Geben Sie sich ein Quartal. Das ist das kürzeste Fenster, in dem etwas anderes als Rauschen sichtbar wird: Es umfasst die Preisbewegungen der Frischware, mindestens eine Preislistenänderung und genug Anlieferungen, um zu erkennen, wer pünktlich ist und wer nicht. Alles darunter, und Sie lesen nur die vergangene Woche.

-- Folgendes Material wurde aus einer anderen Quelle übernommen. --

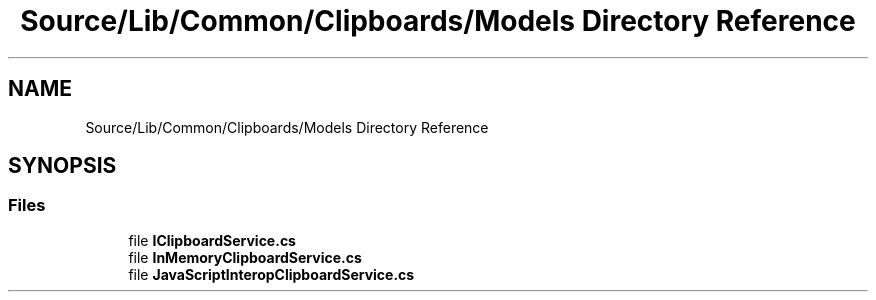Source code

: .TH "Source/Lib/Common/Clipboards/Models Directory Reference" 3 "Version 1.0.0" "Luthetus.Ide" \" -*- nroff -*-
.ad l
.nh
.SH NAME
Source/Lib/Common/Clipboards/Models Directory Reference
.SH SYNOPSIS
.br
.PP
.SS "Files"

.in +1c
.ti -1c
.RI "file \fBIClipboardService\&.cs\fP"
.br
.ti -1c
.RI "file \fBInMemoryClipboardService\&.cs\fP"
.br
.ti -1c
.RI "file \fBJavaScriptInteropClipboardService\&.cs\fP"
.br
.in -1c
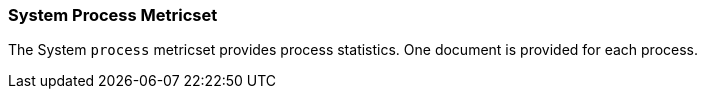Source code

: === System Process Metricset

The System `process` metricset provides process statistics. One document is provided for each process.
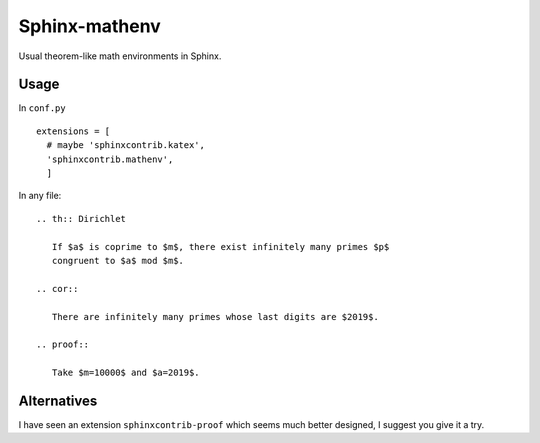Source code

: Sphinx-mathenv
======================================================================

Usual theorem-like math environments in Sphinx.

Usage
----------------------------------------------------------------------

In ``conf.py``

::

  extensions = [
    # maybe 'sphinxcontrib.katex',
    'sphinxcontrib.mathenv',
    ]

In any file::

  .. th:: Dirichlet

     If $a$ is coprime to $m$, there exist infinitely many primes $p$
     congruent to $a$ mod $m$.

  .. cor::

     There are infinitely many primes whose last digits are $2019$.

  .. proof::

     Take $m=10000$ and $a=2019$.

Alternatives
----------------------------------------------------------------------

I have seen an extension ``sphinxcontrib-proof`` which seems much
better designed, I suggest you give it a try.
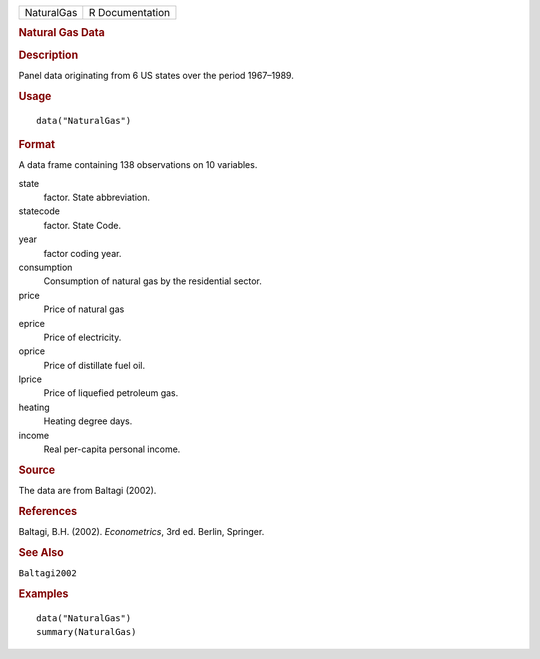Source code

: .. container::

   .. container::

      ========== ===============
      NaturalGas R Documentation
      ========== ===============

      .. rubric:: Natural Gas Data
         :name: natural-gas-data

      .. rubric:: Description
         :name: description

      Panel data originating from 6 US states over the period 1967–1989.

      .. rubric:: Usage
         :name: usage

      ::

         data("NaturalGas")

      .. rubric:: Format
         :name: format

      A data frame containing 138 observations on 10 variables.

      state
         factor. State abbreviation.

      statecode
         factor. State Code.

      year
         factor coding year.

      consumption
         Consumption of natural gas by the residential sector.

      price
         Price of natural gas

      eprice
         Price of electricity.

      oprice
         Price of distillate fuel oil.

      lprice
         Price of liquefied petroleum gas.

      heating
         Heating degree days.

      income
         Real per-capita personal income.

      .. rubric:: Source
         :name: source

      The data are from Baltagi (2002).

      .. rubric:: References
         :name: references

      Baltagi, B.H. (2002). *Econometrics*, 3rd ed. Berlin, Springer.

      .. rubric:: See Also
         :name: see-also

      ``Baltagi2002``

      .. rubric:: Examples
         :name: examples

      ::

         data("NaturalGas")
         summary(NaturalGas)

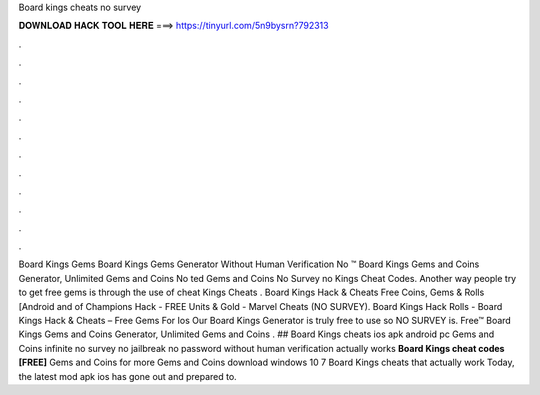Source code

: Board kings cheats no survey

𝐃𝐎𝐖𝐍𝐋𝐎𝐀𝐃 𝐇𝐀𝐂𝐊 𝐓𝐎𝐎𝐋 𝐇𝐄𝐑𝐄 ===> https://tinyurl.com/5n9bysrn?792313

.

.

.

.

.

.

.

.

.

.

.

.

Board Kings Gems  Board Kings Gems Generator Without Human Verification No ™ Board Kings Gems and Coins Generator, Unlimited Gems and Coins No ted Gems and Coins No Survey no  Kings Cheat Codes. Another way people try to get free gems is through the use of cheat  Kings Cheats . Board Kings Hack & Cheats Free Coins, Gems & Rolls [Android and of Champions Hack - FREE Units & Gold - Marvel Cheats (NO SURVEY). Board Kings Hack Rolls - Board Kings Hack & Cheats – Free Gems For Ios Our Board Kings Generator is truly free to use so NO SURVEY is. Free™ Board Kings Gems and Coins Generator, Unlimited Gems and Coins . ## Board Kings cheats ios apk android pc Gems and Coins infinite no survey no jailbreak no password without human verification actually works **Board Kings cheat codes [FREE]** Gems and Coins for more Gems and Coins download windows 10 7 Board Kings cheats that actually work Today, the latest mod apk ios has gone out and prepared to.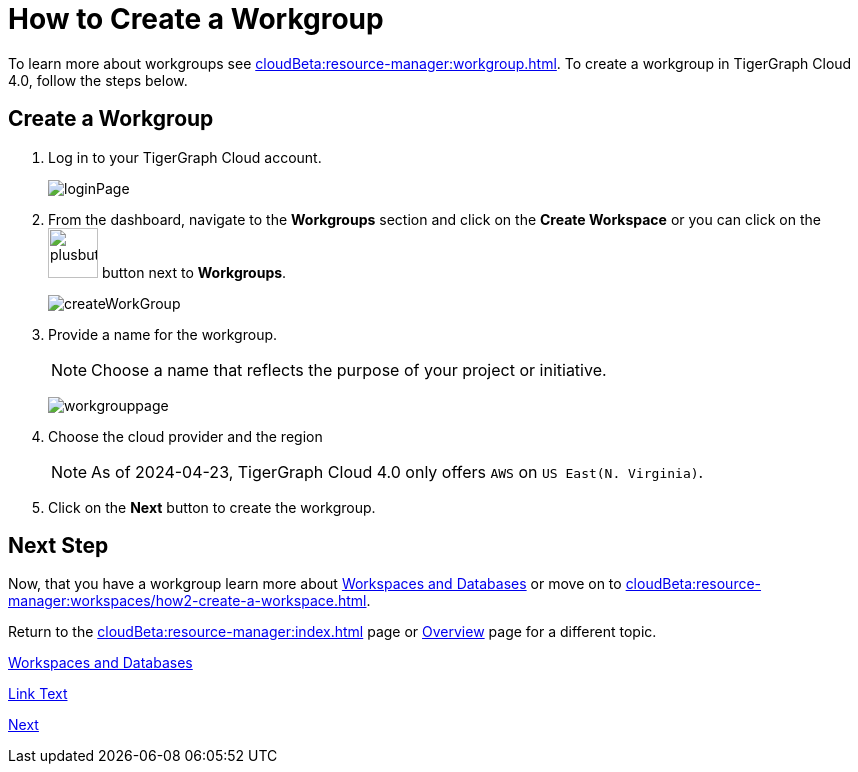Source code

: = How to Create a Workgroup
:experimental:

To learn more about workgroups see xref:cloudBeta:resource-manager:workgroup.adoc[].
To create a workgroup in TigerGraph Cloud 4.0, follow the steps below.

== Create a Workgroup

[Placeholder for create workgroup screenshot]

. Log in to your TigerGraph Cloud account.
+
image::loginPage.png[]

. From the dashboard, navigate to the btn:[Workgroups] section and click on the btn:[Create Workspace] or you can click on the image:plusbutton.png[width=50,height=50] button next to btn:[Workgroups].
+
image::createWorkGroup.png[]

. Provide a name for the workgroup.
+
[NOTE]
====
Choose a name that reflects the purpose of your project or initiative.
====
+
image:workgrouppage.png[]
. Choose the cloud provider and the region
+
[NOTE]
====
As of 2024-04-23, TigerGraph Cloud 4.0 only offers `AWS` on `US East(N. Virginia)`.
====

. Click on the btn:[Next] button to create the workgroup.

== Next Step

Now, that you have a workgroup learn more about xref:cloudBeta:resource-manager:workspaces/workspace.adoc[Workspaces and Databases] or move on to xref:cloudBeta:resource-manager:workspaces/how2-create-a-workspace.adoc[].

Return to the xref:cloudBeta:resource-manager:index.adoc[] page or xref:cloudBeta:overview:index.adoc[Overview] page for a different topic.

xref:cloudBeta:resource-manager:workspaces/workspace.adoc[Workspaces and Databases, role=next-button]


[.next-button]
xref:cloudBeta:resource-manager:workspaces/workspace.adoc[Link Text]



:next-button: pass:[<span class="next-button">xref:cloudBeta:resource-manager:workspaces/workspace.adoc[Next]</span>]
{next-button}

////
++++
<a href="cloudBeta:resource-manager:workspaces/workspace.adoc" class="next-button">Next</a>
++++
////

Es gibt drei Wege, und alle drei taugen – unter der Bedingung, dass die Entscheidung hält. Eine geteilte Tabelle funktioniert wirklich, wenn eine einzige Person für das Ausfüllen verantwortlich ist und es am Bestelltag tut und nicht zum Monatsende. Das Kassen- oder Warenwirtschaftssystem, das Sie vielleicht schon im Haus haben, erfasst Einkäufe oft besser, als Sie denken; fragen Sie nach, bevor Sie etwas Neues kaufen. Eine Beschaffungsplattform – mayo mit der Bestellung nach dem Prinzip Easy Order ist eine davon – hält Bestellung, Einzelpreis und Anlieferung in einem Ablauf zusammen und ist der direkteste Weg, das dritte Feld nicht leer zu lassen. Wenn Ihr Problem heute aber ist, dass gar nichts erfasst wird, schlägt die Tabelle am Montag die Plattform im nächsten Monat.

Welchen Weg Sie auch wählen: Die erste Rechnung am Quartalsende wird Ihnen nicht sagen, wie viele Lieferanten Sie haben sollten. Sie wird Ihnen sagen, welche Sie doppelt bezahlen – einmal über die Preisliste und einmal über die Arbeit. Diese Liste ist kurz, sie überrascht meistens, und von da an ist „Welchen Lieferanten nehme ich?“ wieder die zweite Frage und nicht die erste.